Step-by-step explanation:
The scenario describes a physics problem involving deceleration, force, and displacement of a car. To find the time of deceleration (a), we use the formula force = mass × acceleration. Given that the force to the east is 8410 N and the mass of the car is 2240 kg, the acceleration (a) can be calculated as:
a = Force / Mass = 8410 N / 2240 kg = 3.754 N/kg (or m/s²)
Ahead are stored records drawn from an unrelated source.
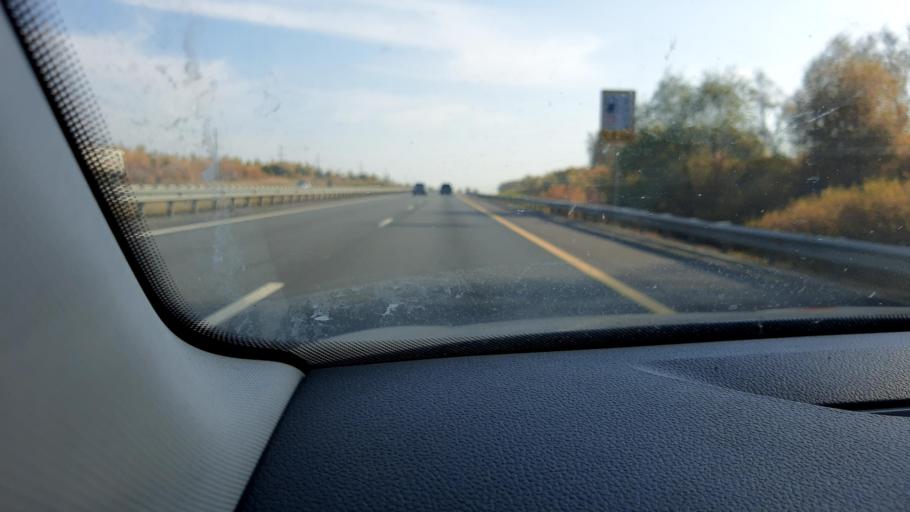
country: RU
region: Moskovskaya
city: Kashira
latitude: 54.7920
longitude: 38.0985
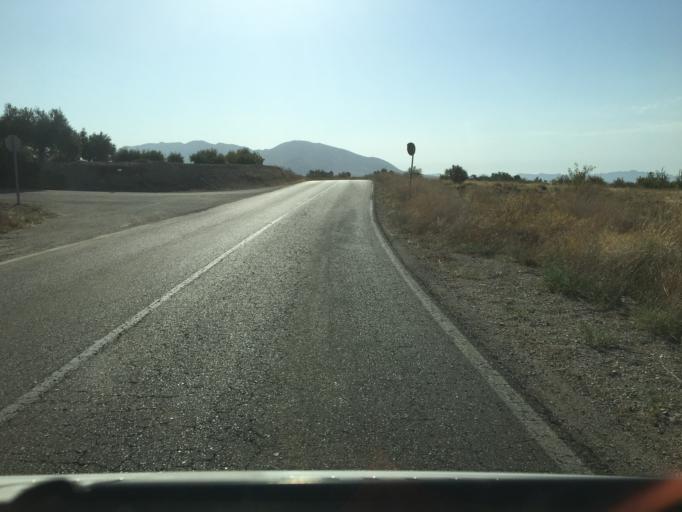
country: ES
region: Andalusia
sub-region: Provincia de Almeria
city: Huercal-Overa
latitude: 37.4700
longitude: -1.9062
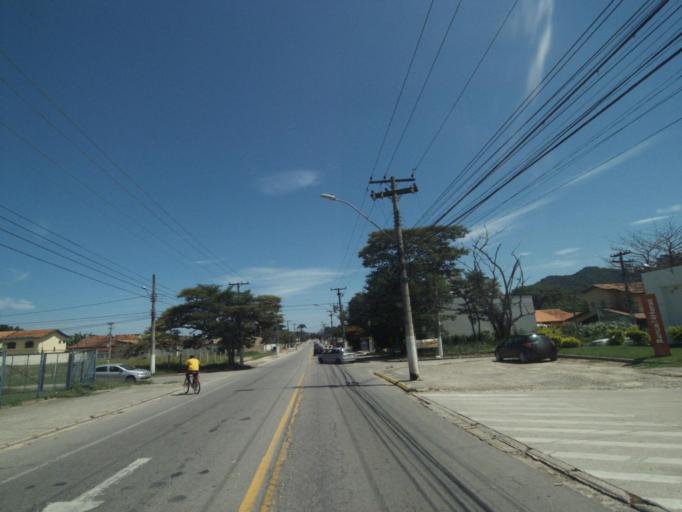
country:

The deceleration is to the west, so the acceleration to the east is -3.754 m/s². Now, we apply the formula v = u+at to find the time (t), where v is the final velocity (5 m/s), u is the initial velocity (20 m/s), and a is the acceleration (-3.754 m/s²). We get:
5 m/s = 20 m/s + (-3.754 m/s²)t
t = (5 m/s - 20 m/s) / (-3.754 m/s²) = 3.99 s
For part (b), to find the distance (d) traveled during deceleration, we can use the formula s = ut + ½at²:
s = 20 m/s × 3.99 s + ½(-3.754 m/s²)(3.99 s)²
s = 79.8 m + ½(-3.754 m/s²)(15.92 s²)
s = 79.8 m - 29.93 m
s = 49.87 m
Answers:
(a) It takes the car approximately 3.99 seconds to decelerate. (b) The car travels approximately 49.87 meters during the deceleration.